Study — The relationship between irritability and autism symptoms in children with ASD in COVID-19 home confinement period

The study, which was conducted by the Department of Child and Adolescent Psychiatry in November 2021, received approval from the Local Ethics Committee of Selcuk University.

Researchers investigated the impact of COVID-19 home confinement on autism spectrum disorder (ASD) symptoms and irritability in children and adolescents with ASD. The study participants included 46 drug-naive children aged 4-17 years diagnosed with ASD. Parents of the participants completed the Autism Behaviour Checklist (AuBC) and Affective Reactivity Index (ARI) scales for both normal conditions and COVID-19 home confinement. All subscale scores for AuBC and ARI scores significantly increased during the COVID-19 home confinement period (P < .05).
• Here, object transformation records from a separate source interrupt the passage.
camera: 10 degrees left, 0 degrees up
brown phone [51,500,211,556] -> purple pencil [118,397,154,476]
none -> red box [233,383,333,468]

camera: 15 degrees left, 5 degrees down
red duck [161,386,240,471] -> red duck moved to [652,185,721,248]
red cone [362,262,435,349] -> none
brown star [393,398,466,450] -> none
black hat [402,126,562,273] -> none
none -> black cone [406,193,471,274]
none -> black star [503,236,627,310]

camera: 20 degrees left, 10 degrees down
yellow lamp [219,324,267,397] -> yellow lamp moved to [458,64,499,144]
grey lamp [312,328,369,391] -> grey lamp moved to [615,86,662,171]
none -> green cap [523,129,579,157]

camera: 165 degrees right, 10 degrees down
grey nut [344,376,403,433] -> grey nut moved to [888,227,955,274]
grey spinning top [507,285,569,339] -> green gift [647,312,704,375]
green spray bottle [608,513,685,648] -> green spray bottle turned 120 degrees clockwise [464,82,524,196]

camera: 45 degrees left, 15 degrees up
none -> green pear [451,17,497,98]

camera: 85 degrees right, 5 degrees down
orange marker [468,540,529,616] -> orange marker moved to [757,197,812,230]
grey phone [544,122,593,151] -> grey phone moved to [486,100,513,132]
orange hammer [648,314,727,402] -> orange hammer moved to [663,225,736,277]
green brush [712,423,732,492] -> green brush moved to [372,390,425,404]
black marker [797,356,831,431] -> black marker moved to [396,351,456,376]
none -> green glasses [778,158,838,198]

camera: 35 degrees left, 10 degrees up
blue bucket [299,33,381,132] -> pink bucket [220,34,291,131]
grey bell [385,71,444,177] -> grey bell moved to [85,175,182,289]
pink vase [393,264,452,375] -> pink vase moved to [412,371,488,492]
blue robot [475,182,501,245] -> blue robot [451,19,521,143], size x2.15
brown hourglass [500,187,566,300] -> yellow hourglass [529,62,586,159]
The participants’ irritability and ASD symptoms were significantly worse during the COVID-19 outbreak and home confinement period compared to normal conditions.


However, there were some limitations to the study:

1. The causal relationship between ASD symptoms and related factors could not be confirmed

2. The relationship between worsening behavioural symptoms in children with ASD and their medication status was not directly tested.

3. Data was obtained via online videos


What do the findings mean?

The findings have brought attention to the importance of focusing on extremely vulnerable populations during disease outbreaks and of the necessity of developing new strategies to avoid such adverse outcomes in similar situations.

For children with ASD, access to environments in which they are able to communicate with their peers, as well as to inpatient psychiatric services, appropriate special education, and supportive services, is essential, and although online mental health services have been provided during this period, these may be inadequate for patients with ASD who require multidisciplinary intensive therapies.